The planning authority overruled its own inspector’s report, which had recommended approval, and refused permission for a project which it said “provides for a poor form of urban design for this important site”.
The board also stated that the proposal was “premature” given the inadequate roads infrastructure and that the new shopping centre would have a negative impact on the “vitality and viability” of existing shops in the city.
In a significant setback for the development of the site, which was scheduled to create hundreds of new jobs, the board concluded that the project would “require a complete redesign”.
The Mayor of Kilkenny, Green Party councillor Malcolm Noonan, welcomed the decision and said the proposed shopping centre could have posed a significant threat to existing retailers. While accepting that the site would “eventually have to be developed”, he hoped it would be “a scaled-down development more in keeping with the future needs of Kilkenny”.
The project was envisaged as the second phase of a major urban regeneration programme involving an overall investment of €600 million. The first phase, MacDonagh Junction – a development of shops, offices and apartments built on a brownfield 10½-acre site beside Kilkenny railway station – opened two years ago although it still has vacant units.
However, the local authority in Kilkenny refused planning permission for Citymart, citing the “inadequacy of the existing roads infrastructure” to cope with the proposed development.
The county council said that while it was “in favour” of the project in principle, an inner relief road and a new bridge over the River Nore would be required before the development could proceed.
A spokesman said that “building a new road and bridge in the heart of medieval Kilkenny would be difficult given the city’s architectural and archaeological heritage”.
The developers appealed the council’s decision and it has taken the planning board two years to consider and refuse the appeal, which was lodged in November 2007. A spokesman said the long delay was due to the complexity of the case and a backlog of appeals.

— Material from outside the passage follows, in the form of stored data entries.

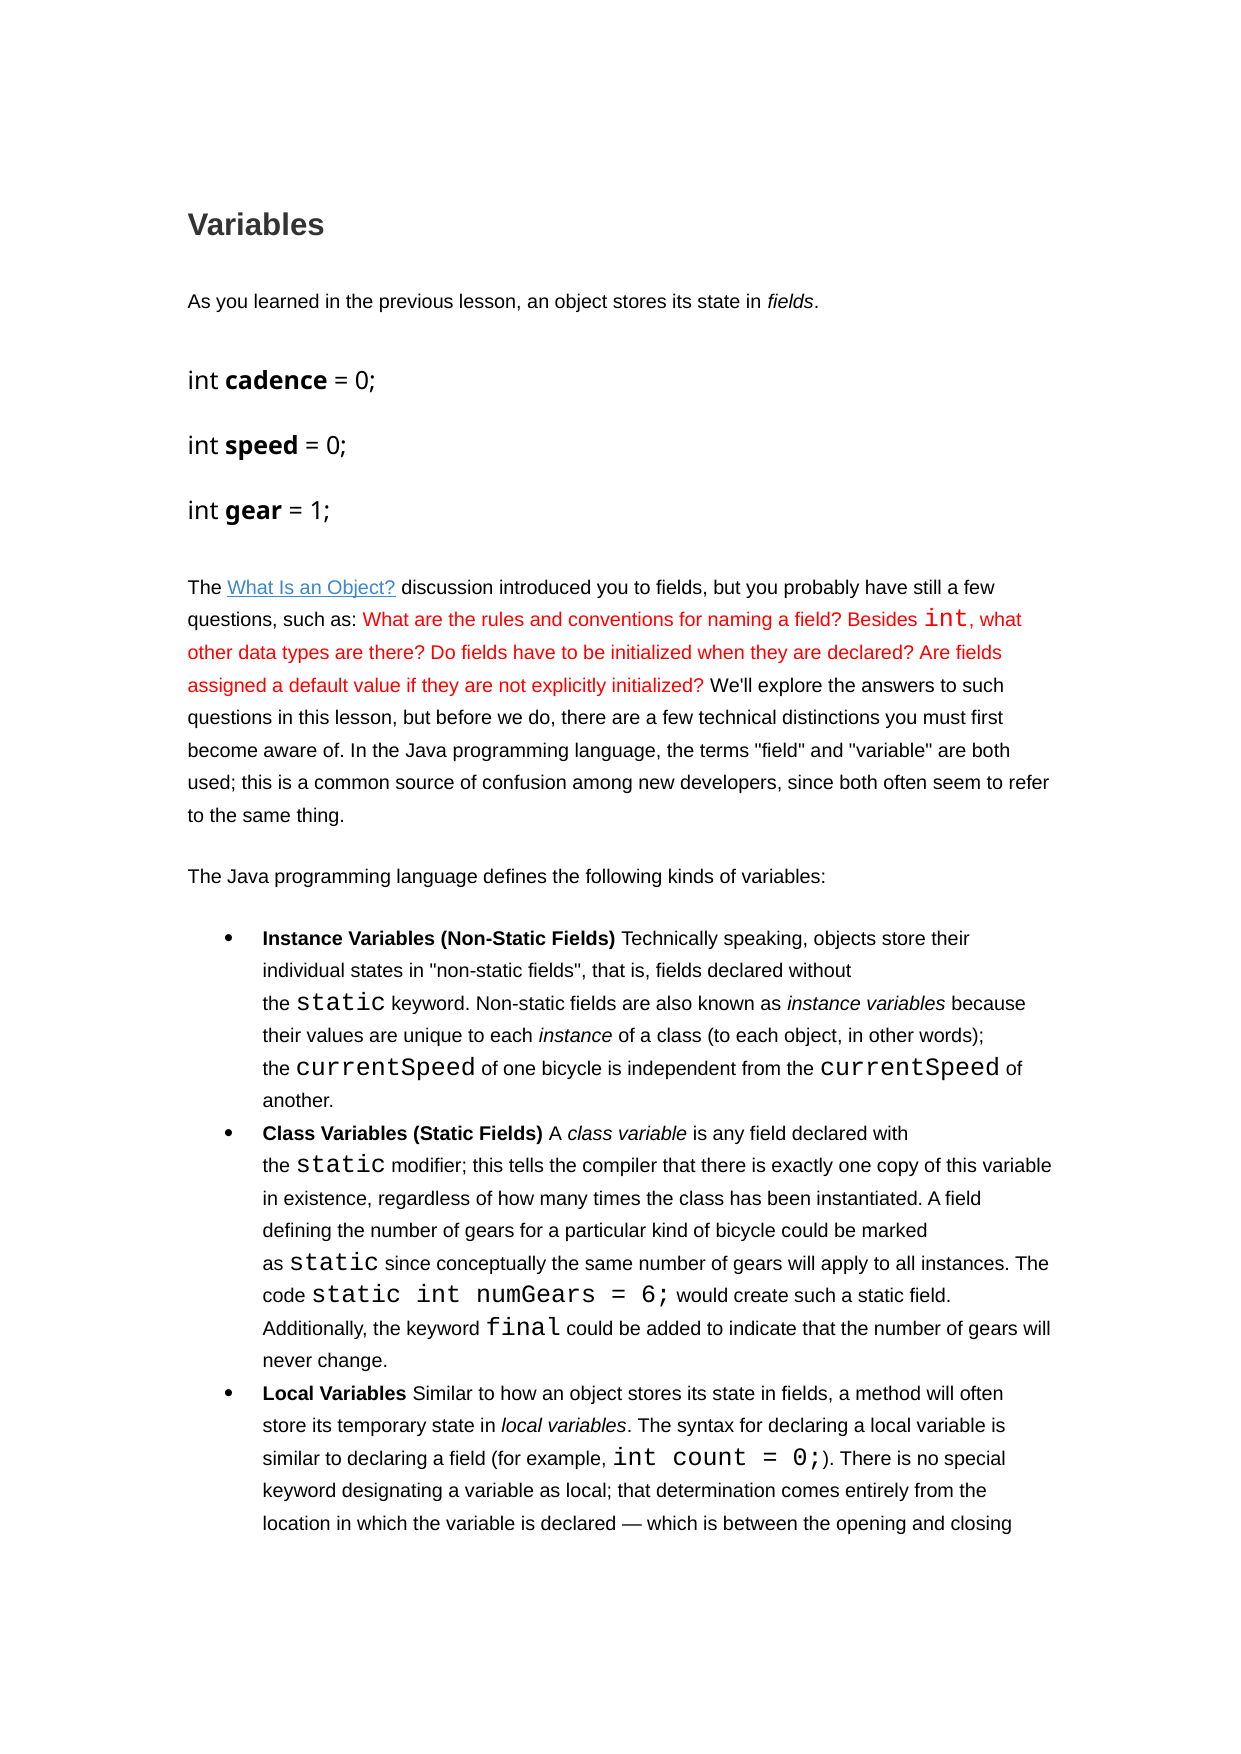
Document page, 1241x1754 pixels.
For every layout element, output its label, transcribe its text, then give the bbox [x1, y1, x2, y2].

text The Java programming language defines the following kinds of variables: [187, 860, 1053, 893]
subtitle Variables [187, 191, 1053, 256]
text int speed = 0; [187, 412, 1053, 477]
list Instance Variables (Non-Static Fields) Technically speaking, objects store their individual states in "non-static fields", that is, fields declared without the static keyword. Non-static fields are also known as instance variables because their values are unique to each instance of a class (to each object, in other words); the currentSpeed of one bicycle is independent from the currentSpeed of another. [225, 922, 1053, 1117]
text The What Is an Object? discussion introduced you to fields, but you probably have still a few questions, such as: What are the rules and conventions for naming a field? Besides int, what other data types are there? Do fields have to be initialized when they are declared? Are fields assigned a default value if they are not explicitly initialized? We'll explore the answers to such questions in this lesson, but before we do, there are a few technical distinctions you must first become aware of. In the Java programming language, the terms "field" and "variable" are both used; this is a common source of confusion among new developers, since both often seem to refer to the same thing. [187, 571, 1053, 831]
text int cadence = 0; [187, 347, 1053, 412]
text int gear = 1; [187, 477, 1053, 542]
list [225, 1377, 1053, 1539]
text As you learned in the previous lesson, an object stores its state in fields. [187, 285, 1053, 318]
list Class Variables (Static Fields) A class variable is any field declared with the static modifier; this tells the compiler that there is exactly one copy of this variable in existence, regardless of how many times the class has been instantiated. A field defining the number of gears for a particular kind of bicycle could be marked as static since conceptually the same number of gears will apply to all instances. The code static int numGears = 6; would create such a static field. Additionally, the keyword final could be added to indicate that the number of gears will never change. [225, 1117, 1053, 1377]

Citymart is a joint venture between Kilkenny Livestock Market Ltd and Melcorpo Property Development Ltd. Reacting to the decision, managing director David Lyons said the company would “consult with its professional advisors” and “decide upon the means of proceeding with the development of the site in coming weeks”.
Citymart had reportedly been in talks with British retailers Tesco and Marks Spencer as potential tenants for “anchor stores”.
The decision means that Kilkenny is likely to remain the only county in Ireland without a branch of Tesco. The British multiple had planned to open a store in the town of Callan, but that plan was also rejected by An Bord Pleanála.